Yemeni authorities should immediately reveal the whereabouts of a southern Yemeni opposition leader and his son who were forcibly disappeared in February 2011, Human Rights Watch said today. Human Rights Watch expressed grave concern for the health of Hassan Baoum, an ailing leader of Yemen's separatist Southern Movement, and believes authorities may be holding the two men solely because of their political views.
"Four months after masked Yemeni security forces snatched Hassan Baoum and his son from a hospital, their family has been told nothing of their fate," said Joe Stork, deputy Middle East director at Human Rights Watch. "Yemeni authorities should immediately reveal their whereabouts and set them free if they haven't been charged with a recognized criminal offense."
Hassan Baoum, 68, and his son Fawaz, 34, have been missing since February 20. Masked men in state security force uniforms took them from al-Naqib hospital in the southern port city of Aden, according to patients and staff. Hassan Baoum, whose medical conditions include diabetes, renal impairment, and a heart condition, had been in a hospital bed awaiting treatment. The masked men did not provide any explanation or show a warrant, the witnesses said.
Hassan Baoum chairs the Supreme Council of the Southern Movement, an opposition coalition that seeks independence or increased autonomy for southern Yemen, which was a separate republic before it united with North Yemen in 1990. Since 2007, the Southern Movement has been protesting what it views as economic and political discrimination by President Ali Abdullah Saleh's government against southern Yemenis.
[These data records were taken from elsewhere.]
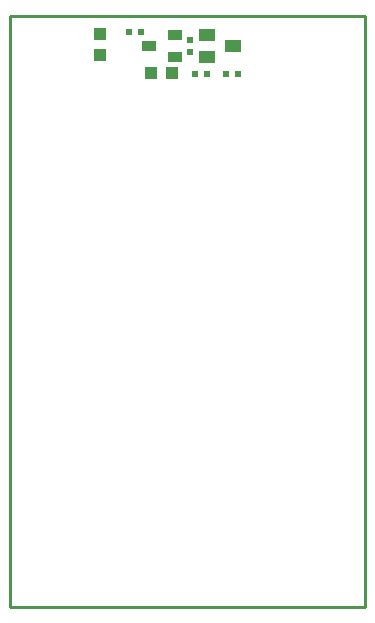
<source format=gbr>
G04 #@! TF.FileFunction,Paste,Bot*
%FSLAX46Y46*%
G04 Gerber Fmt 4.6, Leading zero omitted, Abs format (unit mm)*
G04 Created by KiCad (PCBNEW 4.0.1-3.201512221401+6198~38~ubuntu15.10.1-stable) date Thu 31 Mar 2016 03:59:41 PM EEST*
%MOMM*%
G01*
G04 APERTURE LIST*
%ADD10C,0.100000*%
%ADD11C,0.254000*%
%ADD12R,1.016000X1.016000*%
%ADD13R,0.500000X0.550000*%
%ADD14R,0.550000X0.500000*%
%ADD15R,1.400000X1.000000*%
%ADD16R,1.298400X0.898400*%
G04 APERTURE END LIST*
D10*
D11*
X125000000Y-120000000D02*
X125000000Y-70000000D01*
X155000000Y-120000000D02*
X125000000Y-120000000D01*
X155000000Y-70000000D02*
X155000000Y-120000000D01*
X125000000Y-70000000D02*
X155000000Y-70000000D01*
D12*
X136906000Y-74803000D03*
X138684000Y-74803000D03*
D13*
X136017000Y-71374000D03*
X135001000Y-71374000D03*
D14*
X140208000Y-72009000D03*
X140208000Y-73025000D03*
D13*
X140589000Y-74930000D03*
X141605000Y-74930000D03*
X143256000Y-74930000D03*
X144272000Y-74930000D03*
D15*
X141648000Y-73467000D03*
X141648000Y-71567000D03*
X143848000Y-72517000D03*
D16*
X136692640Y-72514460D03*
X138902440Y-73469500D03*
X138902440Y-71567040D03*
D12*
X132588000Y-71501000D03*
X132588000Y-73279000D03*
M02*

</source>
The Southern Movement also has joined the anti-Saleh protests that have swept Yemen since February.
Family members have received no official confirmation of the men's detention; nor have they been told where they are being held. Two days after the men were taken from the hospital, a person known to the family who worked with local security forces confidentially told relatives that the men had been transferred to a Political Security prison in the capital, Sanaa.
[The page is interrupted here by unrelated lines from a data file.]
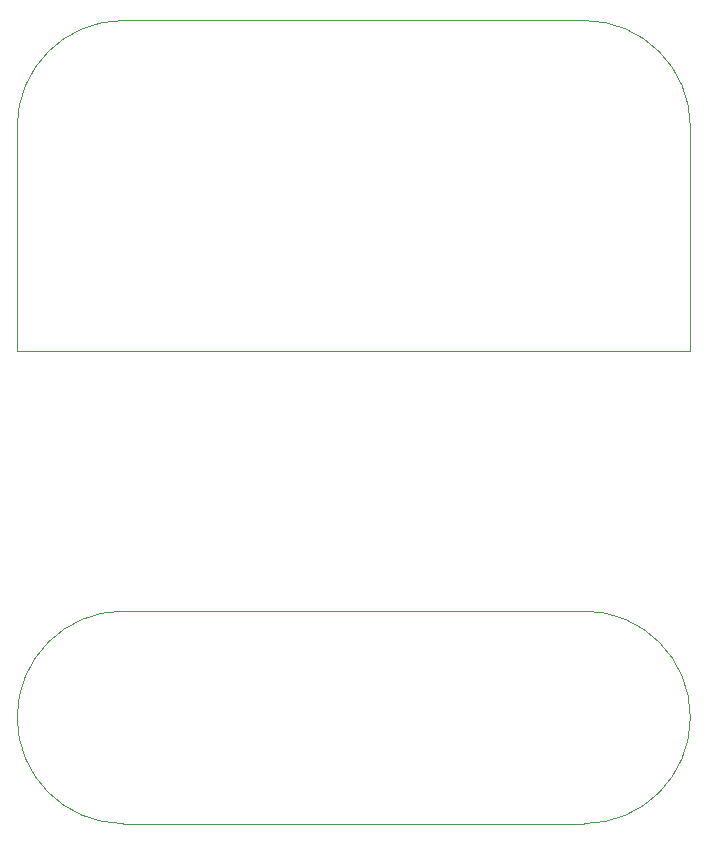
<source format=gbr>
G04 #@! TF.GenerationSoftware,KiCad,Pcbnew,(5.1.8)-1*
G04 #@! TF.CreationDate,2020-12-10T13:26:07-05:00*
G04 #@! TF.ProjectId,dl3000-adapters,646c3330-3030-42d6-9164-617074657273,rev?*
G04 #@! TF.SameCoordinates,Original*
G04 #@! TF.FileFunction,Profile,NP*
%FSLAX46Y46*%
G04 Gerber Fmt 4.6, Leading zero omitted, Abs format (unit mm)*
G04 Created by KiCad (PCBNEW (5.1.8)-1) date 2020-12-10 13:26:07*
%MOMM*%
%LPD*%
G01*
G04 APERTURE LIST*
G04 #@! TA.AperFunction,Profile*
%ADD10C,0.050000*%
G04 #@! TD*
G04 APERTURE END LIST*
D10*
X178500000Y-69000000D02*
X178500000Y-50000000D01*
X121500000Y-69000000D02*
X178500000Y-69000000D01*
X121500000Y-50000000D02*
X121500000Y-69000000D01*
X169500000Y-41000000D02*
G75*
G02*
X178500000Y-50000000I0J-9000000D01*
G01*
X121500000Y-50000000D02*
G75*
G02*
X130500000Y-41000000I9000000J0D01*
G01*
X130500000Y-41000000D02*
X169500000Y-41000000D01*
X169500000Y-91000000D02*
G75*
G02*
X169500000Y-109000000I0J-9000000D01*
G01*
X130500000Y-109000000D02*
G75*
G02*
X130500000Y-91000000I0J9000000D01*
G01*
X130500000Y-109000000D02*
X169500000Y-109000000D01*
X130500000Y-91000000D02*
X169500000Y-91000000D01*
M02*

</source>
In March, an intermediary told the family that National Security, a different security branch, was holding Hassan and Fawaz Baoum and that authorities had denied the International Committee of the Red Cross access to the men. Since then, the family has received occasional, anonymous calls saying the two men are being held in various parts of Yemen, but they have not been able to verify the information.
"We have tried everything to learn where our relatives are, but we still have no idea about their fate," Saba Baoum, one of Hassan Baoum's daughters, told Human Rights Watch. "We are very, very worried."A government's refusal to acknowledge a person's detention or to provide a detainee's whereabouts following arrest by state security forces is an enforced disappearance, a serious violation of international human rights law, Human Rights Watch said. Enforced disappearances frequently result in violations of the right to life, liberty, and security of the person, the right not to be subjected to torture, and the right to recognition as a person before the law.
Authorities had detained Hassan and Fawaz Baoum three previous times since 2007 on charges that included planning illegal demonstrations and instigating riots. After the first two arrests, each was convicted but released on time served, a relative said. Hassan Baoum was detained for three months in 2007, for six months in 2008, and again from November 2010 to January 2011. Fawaz Baoum was detained with his father in 2007 and 2010, and separately in 2009. Relatives said that at some points during those detentions, Hassan Baoum was held incommunicado and without medical assistance.
"Those who ordered and carried out the disappearances are putting the lives of Hassan Baoum and his son at risk and are directly responsible for any harm they suffer," Stork said. "But it is the government's responsibility to end this situation immediately and verify the whereabouts of the two men."
Background
In 2008, Human Rights Watch documented a broad pattern of enforced disappearances in Yemen, and found that the government's Political Security and National Security agencies played key roles. In 2009, Human Rights Watch documented security forces' unlawful methods against the Southern Movement, including the use of lethal force against unarmed demonstrators and the detention of hundreds of the group's suspected members and leaders for periods as long as six months, often without judicial review or contact with lawyers.
Human Rights Watch has confirmed the deaths of 167 people since February in attacks by state security forces or armed pro-government assailants - often facilitated by security forces - on peaceful anti-Saleh protesters.
Foreign governments should take measures that include freezing the assets of Saleh and top security officials until such abuses stop and those responsible are held to account, Human Rights Watch said.